La cérémonie s’est déroulée en présence de la conseillère fédérale Elisabeth Baume-Schneider, venue saluer la revitalisation d’un patrimoine culturel vivant, ainsi que de Nuria Gorrite, cheffe du Département de la culture du canton de Vaud, qui a souligné l’engagement des collectivités publiques et des mécènes dans ce projet ambitieux. » (ChatGPT)
Soit. On est plus proche d’une dépêche du 20 Minutes que du prix Pullitzer, mais l’essentiel semble dit, non ? L’essentiel ?
Quiconque a mis les pieds à Mézières samedi dernier se devrait de bondir à la lecture de cette dernière phrase. Car non, autour de la Grange Sublime, l’essentiel était ailleurs ce week-end. Non pas que la présence d’une conseillère fédérale et de nombreux autres élus communaux, cantonaux ou nationaux soit de l’ordre de l’anecdotique, mais il paraît évident que l’atmo-sphère de fête qui régnait sur le Jorat n’était pas de leur seule responsabilité.
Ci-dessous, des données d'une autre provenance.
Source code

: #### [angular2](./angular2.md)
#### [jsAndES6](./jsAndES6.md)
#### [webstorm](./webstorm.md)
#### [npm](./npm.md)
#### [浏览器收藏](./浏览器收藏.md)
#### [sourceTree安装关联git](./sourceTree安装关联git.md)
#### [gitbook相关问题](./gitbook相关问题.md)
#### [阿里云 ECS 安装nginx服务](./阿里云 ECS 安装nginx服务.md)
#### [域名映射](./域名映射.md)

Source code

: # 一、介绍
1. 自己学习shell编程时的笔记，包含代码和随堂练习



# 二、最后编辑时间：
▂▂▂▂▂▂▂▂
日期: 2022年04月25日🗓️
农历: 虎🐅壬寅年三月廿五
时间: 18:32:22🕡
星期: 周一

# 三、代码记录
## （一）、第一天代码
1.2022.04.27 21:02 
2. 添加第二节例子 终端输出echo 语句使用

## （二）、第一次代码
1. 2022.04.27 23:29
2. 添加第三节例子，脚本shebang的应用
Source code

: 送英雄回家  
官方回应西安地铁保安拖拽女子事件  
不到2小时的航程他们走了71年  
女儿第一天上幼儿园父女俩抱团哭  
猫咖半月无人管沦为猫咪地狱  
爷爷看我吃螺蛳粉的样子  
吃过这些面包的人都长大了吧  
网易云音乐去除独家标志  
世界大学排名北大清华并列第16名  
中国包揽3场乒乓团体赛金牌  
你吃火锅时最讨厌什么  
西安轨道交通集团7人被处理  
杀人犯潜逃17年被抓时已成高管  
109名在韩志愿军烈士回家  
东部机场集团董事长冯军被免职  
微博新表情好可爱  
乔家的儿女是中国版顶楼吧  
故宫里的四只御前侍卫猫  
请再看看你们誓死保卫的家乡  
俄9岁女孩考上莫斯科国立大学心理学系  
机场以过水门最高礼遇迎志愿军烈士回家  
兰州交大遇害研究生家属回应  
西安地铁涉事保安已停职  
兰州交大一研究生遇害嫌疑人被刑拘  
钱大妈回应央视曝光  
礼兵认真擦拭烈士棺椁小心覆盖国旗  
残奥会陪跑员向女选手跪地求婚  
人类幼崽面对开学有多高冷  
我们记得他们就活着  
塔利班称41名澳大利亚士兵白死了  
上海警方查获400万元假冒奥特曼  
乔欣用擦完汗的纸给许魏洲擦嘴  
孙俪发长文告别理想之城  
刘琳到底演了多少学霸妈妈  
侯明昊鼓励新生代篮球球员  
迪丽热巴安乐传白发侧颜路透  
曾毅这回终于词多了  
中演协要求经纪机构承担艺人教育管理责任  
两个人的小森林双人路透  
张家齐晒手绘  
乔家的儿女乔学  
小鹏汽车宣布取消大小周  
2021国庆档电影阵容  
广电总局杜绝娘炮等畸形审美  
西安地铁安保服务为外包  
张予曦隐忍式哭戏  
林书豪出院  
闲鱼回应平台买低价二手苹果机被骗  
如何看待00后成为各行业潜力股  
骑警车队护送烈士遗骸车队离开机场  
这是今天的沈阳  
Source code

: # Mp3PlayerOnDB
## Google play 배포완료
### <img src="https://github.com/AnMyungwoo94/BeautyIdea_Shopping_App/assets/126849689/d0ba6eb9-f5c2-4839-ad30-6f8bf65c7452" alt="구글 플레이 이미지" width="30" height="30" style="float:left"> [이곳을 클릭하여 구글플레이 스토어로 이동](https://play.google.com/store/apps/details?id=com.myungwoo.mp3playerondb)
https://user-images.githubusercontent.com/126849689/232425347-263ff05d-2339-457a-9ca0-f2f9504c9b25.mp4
Oui, cette fête, c’était celle de toute une région, de tout un canton pour un élément essentiel de son patrimoine. Cette majestueuse grange, rénovée avec tout le soin nécessaire à porter à un monument historique, se dresse plus fièrement encore qu’avant. Le soleil est au rendez-vous, le public aussi. Et c’est dans cette heureuse hétérogénéité qui mêle en un même lieu des membres de sociétés locales, des artistes du monde de la scène, des personnalités politiques citées plus haut ou de simples curieux de Mézières et d’ailleurs que devient soudain claire l’idée d’un « théâtre du peuple » si chère à René Morax. De fait, outre son architecture unique, s’il est une chose qui définit le Théâtre du Jorat, c’est bien sa capacité à rassembler un public d’une diversité impressionnante. Et de faire se rencontrer en un même lieu patrons et employés, campagnards et citadins, jeunes et moins jeunes, agriculteurs et conseillers fédéraux.
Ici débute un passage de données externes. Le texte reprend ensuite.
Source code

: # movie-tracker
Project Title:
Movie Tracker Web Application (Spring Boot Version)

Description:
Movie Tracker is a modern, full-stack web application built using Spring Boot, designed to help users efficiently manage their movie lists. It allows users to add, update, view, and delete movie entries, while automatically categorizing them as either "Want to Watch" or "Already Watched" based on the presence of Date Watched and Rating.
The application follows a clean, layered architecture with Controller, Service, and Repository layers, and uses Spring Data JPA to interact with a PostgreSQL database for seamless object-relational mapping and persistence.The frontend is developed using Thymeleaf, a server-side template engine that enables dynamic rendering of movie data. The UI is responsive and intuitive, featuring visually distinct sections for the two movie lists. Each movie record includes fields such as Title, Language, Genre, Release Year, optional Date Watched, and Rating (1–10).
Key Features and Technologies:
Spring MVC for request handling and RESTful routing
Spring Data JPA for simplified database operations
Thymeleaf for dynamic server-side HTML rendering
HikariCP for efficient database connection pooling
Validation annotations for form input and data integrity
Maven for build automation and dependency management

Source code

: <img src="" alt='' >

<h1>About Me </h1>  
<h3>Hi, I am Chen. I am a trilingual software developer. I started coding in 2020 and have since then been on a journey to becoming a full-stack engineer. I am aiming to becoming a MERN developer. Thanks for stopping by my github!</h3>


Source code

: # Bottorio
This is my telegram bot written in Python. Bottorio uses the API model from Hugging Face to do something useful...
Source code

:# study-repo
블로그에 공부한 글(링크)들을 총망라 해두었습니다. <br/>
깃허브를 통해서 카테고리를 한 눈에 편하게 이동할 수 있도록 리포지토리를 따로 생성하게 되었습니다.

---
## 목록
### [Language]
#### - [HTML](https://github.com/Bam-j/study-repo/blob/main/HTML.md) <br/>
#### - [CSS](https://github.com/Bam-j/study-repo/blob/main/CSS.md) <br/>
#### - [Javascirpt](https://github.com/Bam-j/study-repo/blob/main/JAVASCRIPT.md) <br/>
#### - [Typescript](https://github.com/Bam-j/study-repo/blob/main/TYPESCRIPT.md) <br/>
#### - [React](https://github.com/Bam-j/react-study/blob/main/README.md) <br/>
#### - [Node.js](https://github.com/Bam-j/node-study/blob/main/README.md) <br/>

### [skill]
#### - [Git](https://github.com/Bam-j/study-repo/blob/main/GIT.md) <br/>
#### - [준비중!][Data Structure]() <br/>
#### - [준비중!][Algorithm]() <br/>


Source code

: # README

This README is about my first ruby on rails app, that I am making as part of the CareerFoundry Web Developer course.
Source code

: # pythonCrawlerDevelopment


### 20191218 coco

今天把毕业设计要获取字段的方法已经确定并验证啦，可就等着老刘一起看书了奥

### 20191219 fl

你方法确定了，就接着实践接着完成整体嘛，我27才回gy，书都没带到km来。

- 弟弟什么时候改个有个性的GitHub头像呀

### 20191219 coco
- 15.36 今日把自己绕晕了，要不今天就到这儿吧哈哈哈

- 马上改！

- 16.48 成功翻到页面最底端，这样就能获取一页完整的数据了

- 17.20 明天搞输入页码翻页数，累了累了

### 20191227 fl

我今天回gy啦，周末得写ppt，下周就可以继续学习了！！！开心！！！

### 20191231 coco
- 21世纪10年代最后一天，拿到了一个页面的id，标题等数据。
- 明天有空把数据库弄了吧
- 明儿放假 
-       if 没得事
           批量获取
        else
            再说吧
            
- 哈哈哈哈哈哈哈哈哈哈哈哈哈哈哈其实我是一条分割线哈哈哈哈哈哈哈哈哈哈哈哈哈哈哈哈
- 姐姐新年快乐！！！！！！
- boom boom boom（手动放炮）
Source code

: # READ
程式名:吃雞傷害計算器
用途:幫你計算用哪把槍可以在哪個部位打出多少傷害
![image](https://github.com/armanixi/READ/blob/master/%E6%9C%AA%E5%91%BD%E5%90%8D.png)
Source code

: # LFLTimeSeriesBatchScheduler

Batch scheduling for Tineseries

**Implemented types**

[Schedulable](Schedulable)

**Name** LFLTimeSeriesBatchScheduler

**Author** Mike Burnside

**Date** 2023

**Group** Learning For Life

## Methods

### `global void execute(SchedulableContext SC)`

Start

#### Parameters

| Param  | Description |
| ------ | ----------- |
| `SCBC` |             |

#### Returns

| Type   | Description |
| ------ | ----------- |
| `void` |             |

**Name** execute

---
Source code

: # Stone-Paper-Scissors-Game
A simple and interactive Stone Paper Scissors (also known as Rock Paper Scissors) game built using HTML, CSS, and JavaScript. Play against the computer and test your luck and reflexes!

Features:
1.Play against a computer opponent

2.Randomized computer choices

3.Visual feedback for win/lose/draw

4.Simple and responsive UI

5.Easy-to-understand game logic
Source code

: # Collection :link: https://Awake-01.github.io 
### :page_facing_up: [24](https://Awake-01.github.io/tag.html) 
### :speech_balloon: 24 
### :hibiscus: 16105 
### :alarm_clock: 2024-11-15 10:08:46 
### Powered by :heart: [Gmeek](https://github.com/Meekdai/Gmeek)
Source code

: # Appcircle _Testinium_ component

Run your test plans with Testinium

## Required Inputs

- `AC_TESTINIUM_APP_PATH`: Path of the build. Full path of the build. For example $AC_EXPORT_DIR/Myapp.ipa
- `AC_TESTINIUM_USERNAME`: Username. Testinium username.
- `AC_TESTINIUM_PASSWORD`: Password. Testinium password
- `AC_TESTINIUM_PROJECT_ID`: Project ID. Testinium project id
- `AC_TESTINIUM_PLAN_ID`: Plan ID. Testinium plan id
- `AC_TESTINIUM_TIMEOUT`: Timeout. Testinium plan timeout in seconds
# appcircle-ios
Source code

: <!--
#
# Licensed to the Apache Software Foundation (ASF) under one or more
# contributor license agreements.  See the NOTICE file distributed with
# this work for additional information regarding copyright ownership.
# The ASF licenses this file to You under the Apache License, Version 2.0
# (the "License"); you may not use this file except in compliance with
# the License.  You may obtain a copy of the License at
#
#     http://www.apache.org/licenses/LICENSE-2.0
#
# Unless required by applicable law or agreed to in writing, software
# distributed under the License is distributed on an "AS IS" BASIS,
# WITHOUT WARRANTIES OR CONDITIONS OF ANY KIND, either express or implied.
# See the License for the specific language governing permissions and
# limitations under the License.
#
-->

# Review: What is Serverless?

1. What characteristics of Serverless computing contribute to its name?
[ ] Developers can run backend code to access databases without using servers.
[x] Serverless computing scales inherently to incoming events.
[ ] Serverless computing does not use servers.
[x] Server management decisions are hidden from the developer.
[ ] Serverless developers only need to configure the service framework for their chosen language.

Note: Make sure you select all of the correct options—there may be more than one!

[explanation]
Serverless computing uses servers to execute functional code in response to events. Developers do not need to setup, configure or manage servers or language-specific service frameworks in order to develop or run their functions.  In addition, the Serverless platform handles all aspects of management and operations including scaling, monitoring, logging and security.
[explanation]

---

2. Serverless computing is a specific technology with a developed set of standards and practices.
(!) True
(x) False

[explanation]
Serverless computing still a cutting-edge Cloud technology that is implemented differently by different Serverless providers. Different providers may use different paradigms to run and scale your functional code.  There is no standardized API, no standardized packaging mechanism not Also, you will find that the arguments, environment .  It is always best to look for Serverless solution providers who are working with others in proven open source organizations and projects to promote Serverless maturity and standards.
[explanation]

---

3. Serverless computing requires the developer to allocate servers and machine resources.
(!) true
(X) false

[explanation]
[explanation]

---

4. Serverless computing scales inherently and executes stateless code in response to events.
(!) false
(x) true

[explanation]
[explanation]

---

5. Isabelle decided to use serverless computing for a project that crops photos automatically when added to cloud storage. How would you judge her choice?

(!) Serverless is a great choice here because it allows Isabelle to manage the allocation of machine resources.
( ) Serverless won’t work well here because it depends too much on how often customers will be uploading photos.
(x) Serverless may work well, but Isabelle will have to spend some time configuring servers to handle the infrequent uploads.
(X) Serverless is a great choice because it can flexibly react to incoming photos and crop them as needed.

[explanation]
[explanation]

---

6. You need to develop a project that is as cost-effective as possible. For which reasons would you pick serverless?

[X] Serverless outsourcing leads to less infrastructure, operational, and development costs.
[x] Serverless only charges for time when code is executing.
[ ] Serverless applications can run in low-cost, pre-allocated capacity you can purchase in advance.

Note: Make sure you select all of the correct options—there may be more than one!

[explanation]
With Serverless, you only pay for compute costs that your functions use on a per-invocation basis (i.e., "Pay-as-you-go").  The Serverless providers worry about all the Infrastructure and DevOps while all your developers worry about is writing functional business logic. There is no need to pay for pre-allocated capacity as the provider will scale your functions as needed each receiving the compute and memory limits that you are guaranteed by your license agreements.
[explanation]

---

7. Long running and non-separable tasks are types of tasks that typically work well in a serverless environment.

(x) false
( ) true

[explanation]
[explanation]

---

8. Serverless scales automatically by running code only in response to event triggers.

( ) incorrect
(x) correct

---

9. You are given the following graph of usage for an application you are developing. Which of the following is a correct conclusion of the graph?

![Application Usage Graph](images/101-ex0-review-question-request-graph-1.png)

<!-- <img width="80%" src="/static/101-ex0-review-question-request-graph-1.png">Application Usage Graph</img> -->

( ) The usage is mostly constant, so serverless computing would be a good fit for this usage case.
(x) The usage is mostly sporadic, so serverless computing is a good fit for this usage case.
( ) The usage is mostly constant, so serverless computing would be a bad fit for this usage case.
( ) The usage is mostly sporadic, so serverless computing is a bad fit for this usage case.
Mais que serait un lieu comme celui-ci sans spectacle ? Après une journée dédiée aux visites des coulisses de ce lieu magique, après un moment de convivialité autour d’un verre et de quelques flûtes, après une partie officielle menée par le président du Conseil de Fondation Christian Ramuz, place au show, et quel show !

C’est au Galactick Ensemble qu’Ariane Moret et ses équipes avaient confié la lourde tâche d’enflammer la soirée. Et c’est peu dire que la troupe venue d’Île-de-France a fait fière figure, dans la droite veine de la programmation à laquelle nous a habitué la direction depuis plusieurs années. Optraken (tire-bouchon en norvégien) a ainsi réussi le parfait alliage entre qualité de performance et portée sur un large public. Six artistes circassiens y enchaînent cascades et gags visuels une heure durant, créant dans le public tant de secousses de rires que de sursauts de frayeur devant ces acrobaties réalisées au millimètre près.
On reprend. Le temps de la représentation, une posture d’enfant devant un spectacle dont les myriades de subtilités dépassent parfois notre raisonnement logique. On réagit au moindre stimulus visuel, qu’il soit absurde, effrayant, philosophique. Derrière, dans la salle, on entend quelques gamins rire à gorge déployée, alors on s’y prend aussi soudain. Une heure durant, on voit ce que devrait être le théâtre : une fête, un grand raout collectif où se mêlent émotions, réflexion et plaisir, moment partagé simultanément par un millier de spectateurs et de spectatrices.
Et au moment où tout semble partir en tous sens, un message se voit petit à petit écrit à la craie sur de grands tableaux noirs : « L’instant de la décision est une folie ». Comme un petit clin d’œil à toutes les étapes par lesquelles le Conseil de Fondation du théâtre aura dû passer au moment d’entreprendre ces travaux. Toujours est-il que ces quelques moments de folie font qu’aujourd’hui et pour de nombreuses années encore, la Grange Sublime reste debout, fier symbole d’union, de convivialité et de patrimoine et réserve à tous ses futurs visiteurs et spectateurs une atmosphère qu’aucune IA ne saura jamais décrire.